Courts in this Circuit routinely grant requests for an award over $5,000 where the particular circumstances warrant such an award. See, e.g., Dyer v. Wells Fargo Bank, N.A., 303 F.R.D. 326, 335 (N.D. Cal. 2014) (awarding $10,000 where lead plaintiff was deposed, participated in a four-day mediation, and spent more than 200 hours assisting in the case). Here, Ms. Nelson appeared for an all-day deposition, searched for documentation relating to the class action, reviewed documents and settlement papers, attended the mediation and subsequent negotiations, and aided Class Counsel with negotiation efforts. Nelson Decl. ISO Final Approval Mot. ¶¶ 5-10, ECF 111. The Court acknowledges that Ms. Nelson invested significant time and energy and suffered some risk to her professional reputation by participating in this action as lead plaintiff. Based on these considerations, the Court finds that a service award of $10,000 is appropriate to compensate Ms. Nelson for the time and effort she spent in connection with this litigation and the risks she took on behalf of her fellow class members.

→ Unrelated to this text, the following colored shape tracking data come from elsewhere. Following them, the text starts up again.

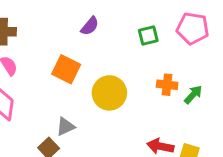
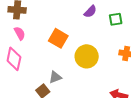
purple semicircle: (90, 26) -> (90, 12), moved

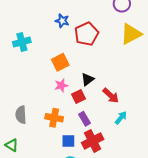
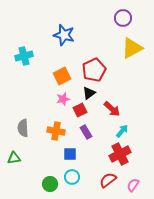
blue star: (62, 21) -> (64, 35), size x1.5
red pentagon: (86, 34) -> (94, 70), moved
red cross: (93, 141) -> (120, 154), moved
green triangle: (12, 145) -> (14, 158), turned -40

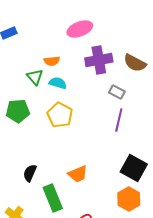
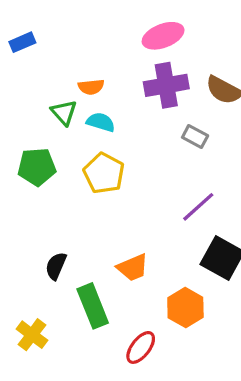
pink ellipse: (80, 29) -> (163, 36), moved
purple line: (119, 120) -> (198, 207), moved, turned 35
orange hexagon: (129, 199) -> (185, 308), moved

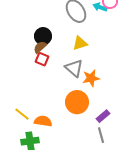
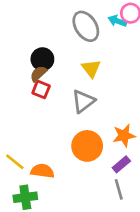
yellow triangle: (80, 43) -> (91, 68), turned -49
gray triangle: (74, 68) -> (83, 101), turned 42
orange star: (91, 78) -> (124, 135), moved

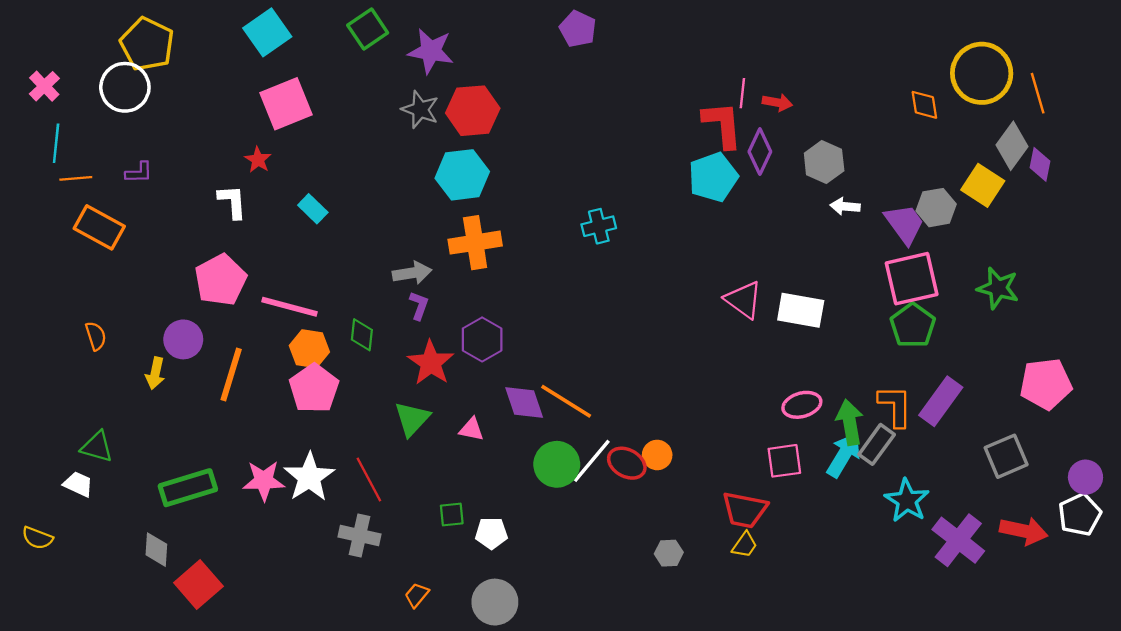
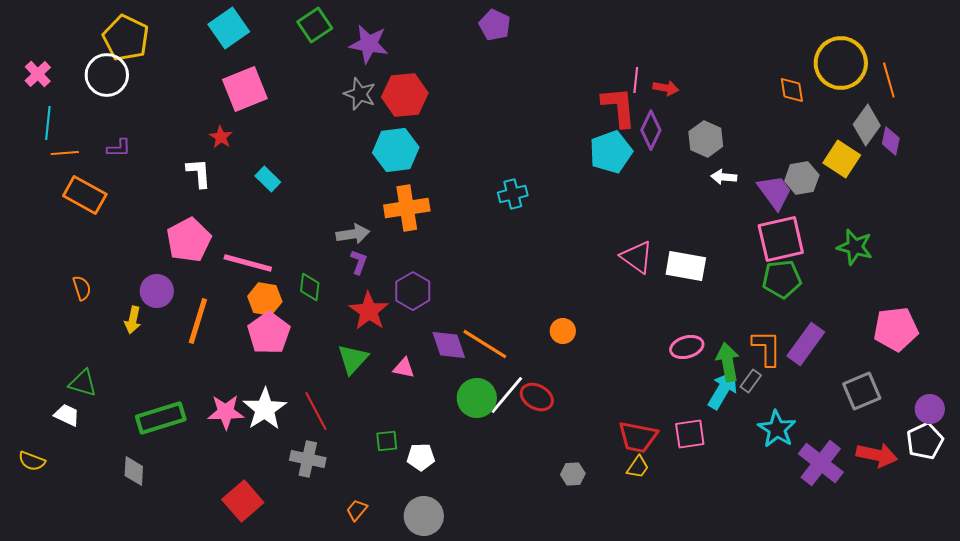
green pentagon: (913, 325) -> (782, 279), turned 30
gray rectangle: (877, 444) -> (751, 381), size x0.7
orange circle: (657, 455) -> (563, 331), moved
pink square: (784, 461) -> (690, 434), moved
red square: (198, 585) -> (243, 501), moved

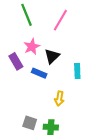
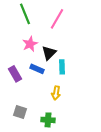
purple rectangle: (16, 61) -> (15, 74), moved
cyan rectangle: (77, 71) -> (62, 67), moved
gray square: (30, 123) -> (20, 112), moved

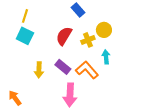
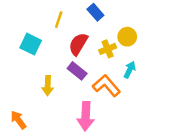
yellow line: (25, 16) -> (59, 20), moved
cyan arrow: (106, 57) -> (130, 70), turned 32
purple rectangle: (63, 67) -> (77, 71), moved

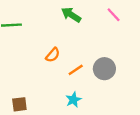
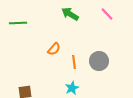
orange line: (76, 70) -> (74, 62), turned -64

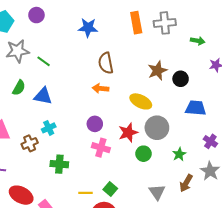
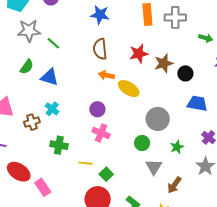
brown semicircle: (106, 63) -> (100, 49), moved
yellow ellipse: (141, 101) -> (129, 89), moved
cyan cross: (49, 128) -> (52, 109), turned -32
red star: (128, 133) -> (139, 54), moved
brown arrow: (186, 183) -> (174, 185), moved
gray triangle: (157, 192) -> (154, 167), moved
yellow line: (86, 193) -> (86, 163), moved

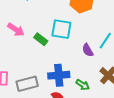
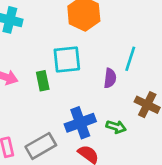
green rectangle: (41, 39) -> (43, 81), turned 56
purple semicircle: (88, 50) -> (110, 78), turned -128

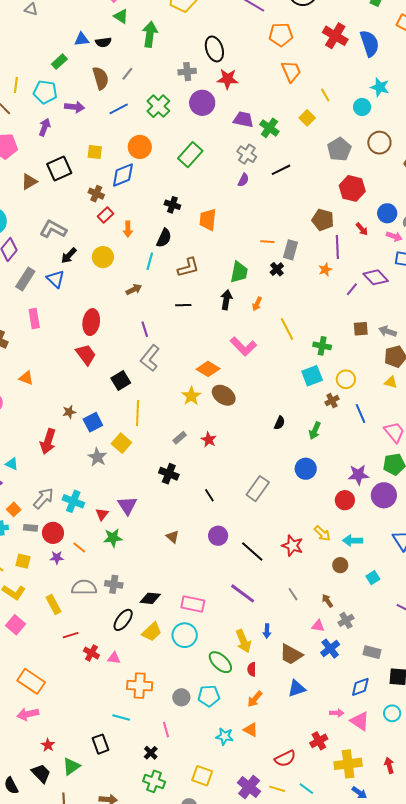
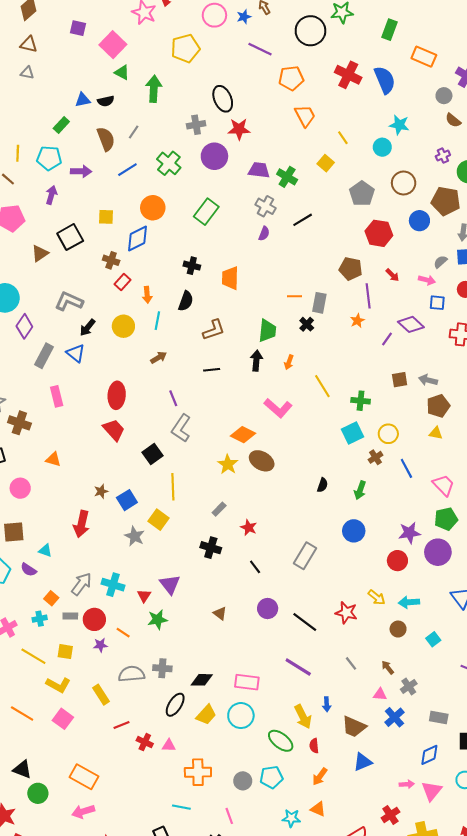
blue circle: (387, 213) -> (419, 221), moved
cyan line: (150, 261) -> (157, 321), moved
red star: (209, 440) -> (249, 528), moved
pink triangle: (360, 721) -> (432, 791), turned 40

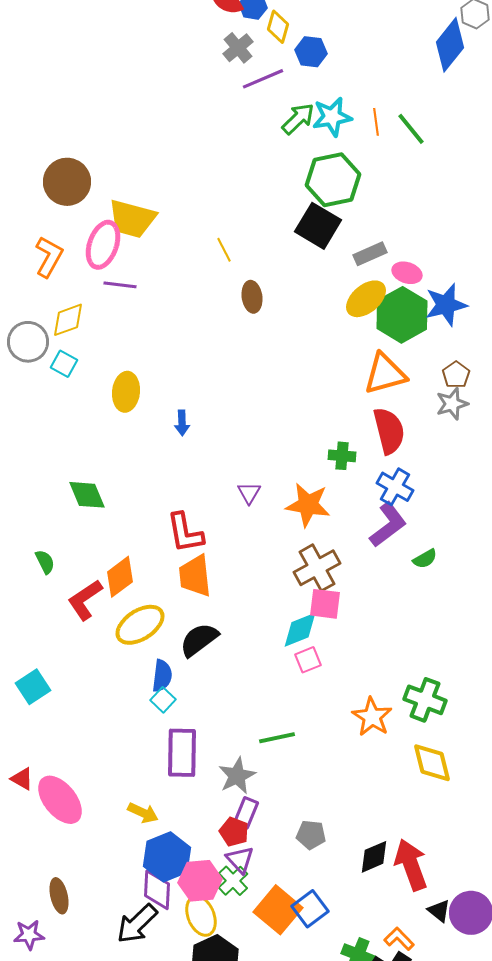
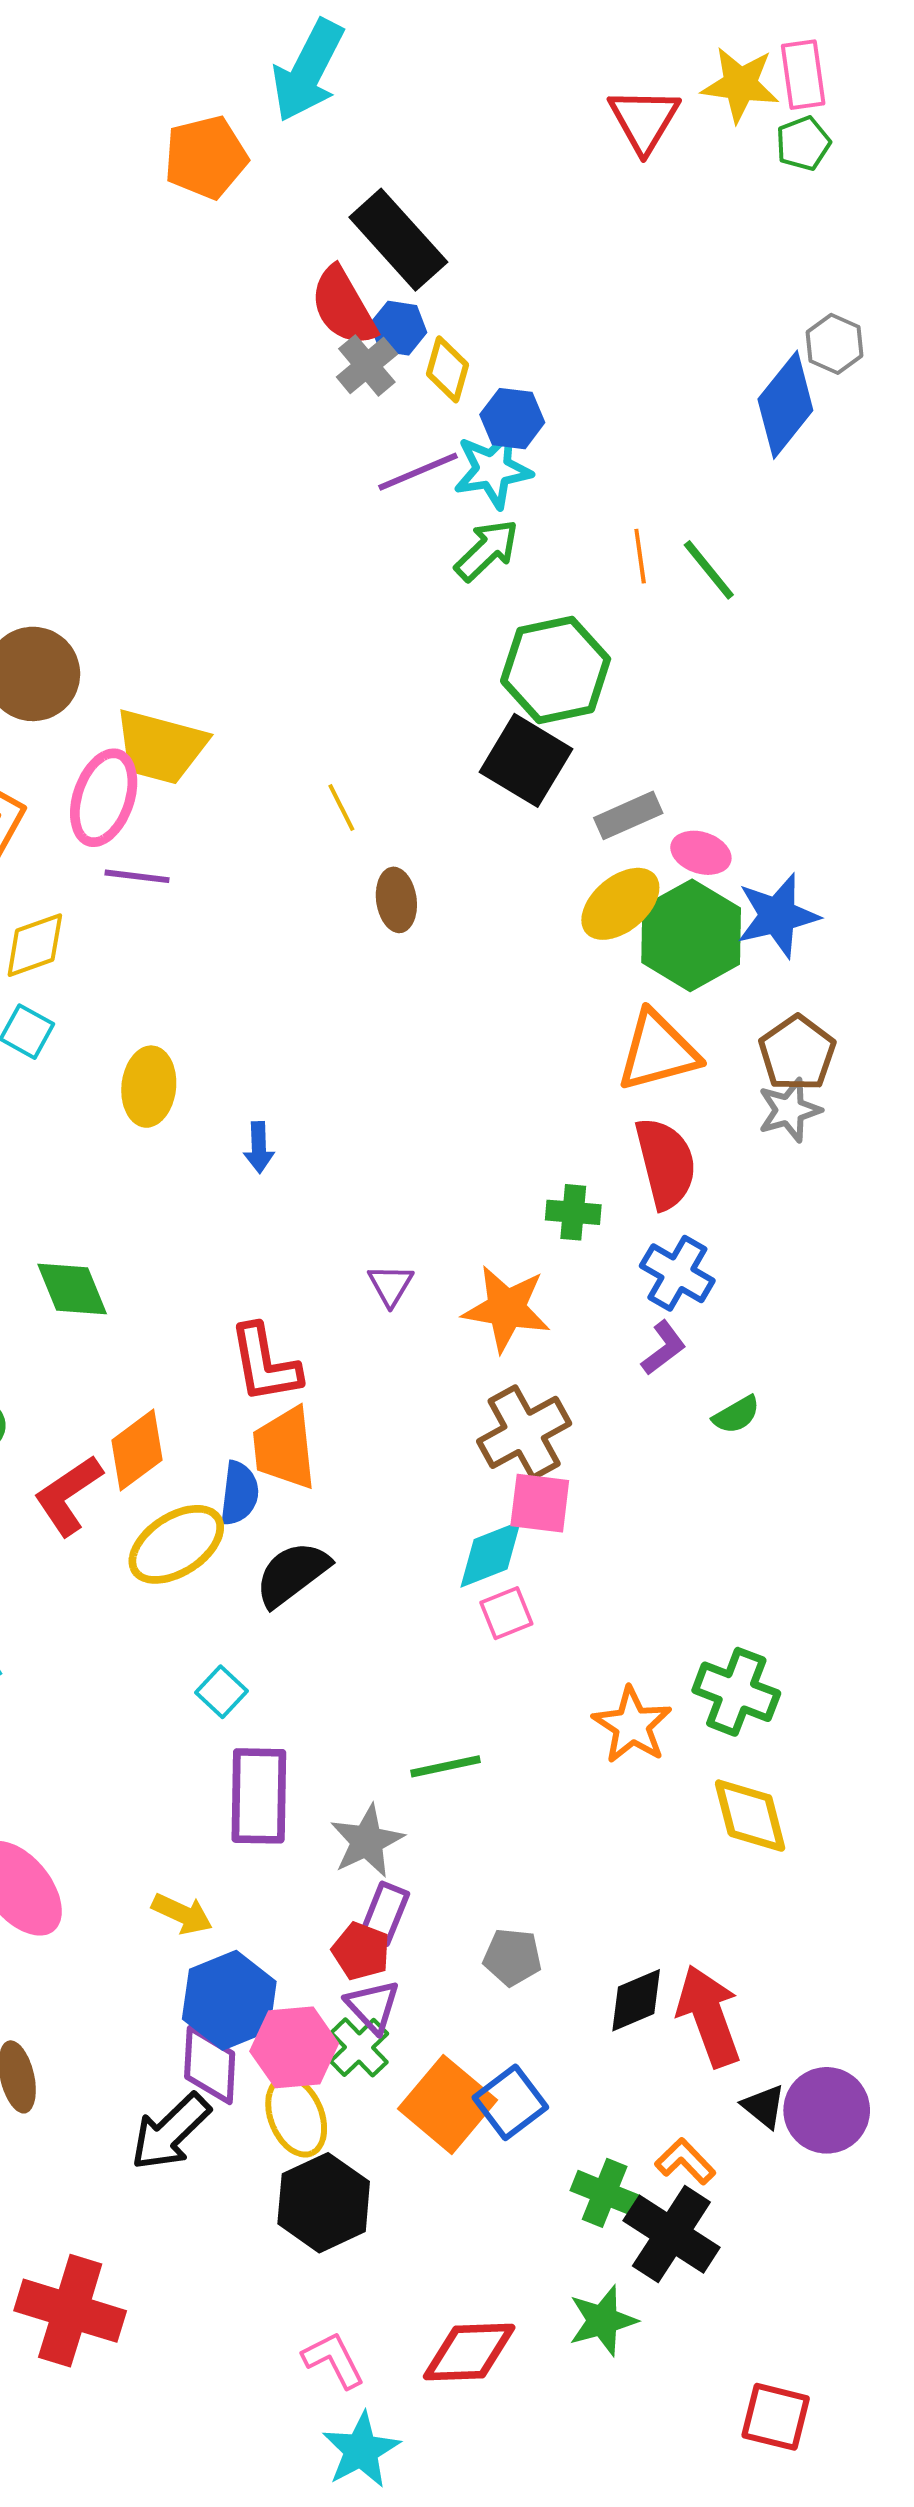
gray cross: (238, 48) -> (367, 365), moved
cyan star: (332, 117) -> (493, 470), moved
brown pentagon: (456, 375) -> (797, 1053), size x1.4
purple L-shape: (388, 525) -> (664, 1348), size x0.6
blue semicircle: (162, 676) -> (239, 1493), moved

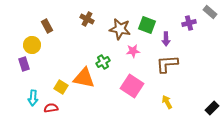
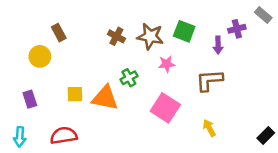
brown cross: (87, 19) -> (116, 36), moved
purple arrow: (166, 39) -> (218, 45), moved
purple rectangle: (24, 64) -> (30, 99), moved
yellow square: (61, 87) -> (75, 94), moved, turned -32
cyan arrow: (33, 98) -> (20, 137), moved
red semicircle: (51, 108) -> (64, 135), size x1.5

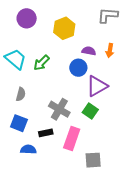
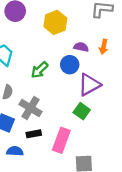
green arrow: (41, 63) -> (40, 70), moved
gray cross: (59, 109) -> (31, 108), moved

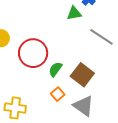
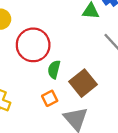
green semicircle: (55, 69) -> (54, 69), turned -35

For the foregoing reasons, the Court hereby ORDERS as follows:
1. The Court GRANTS final approval of the parties' proposed settlement, which is fair, adequate, and reasonable.
2. The Court approves a service award of $10,000 to Lead Plaintiff Jacqueline Nelson and $5,000 to each of the other named plaintiffs.
3. The Court approves an award to Class Counsel of $600,000 in attorneys' fees and $70,000 in expenses.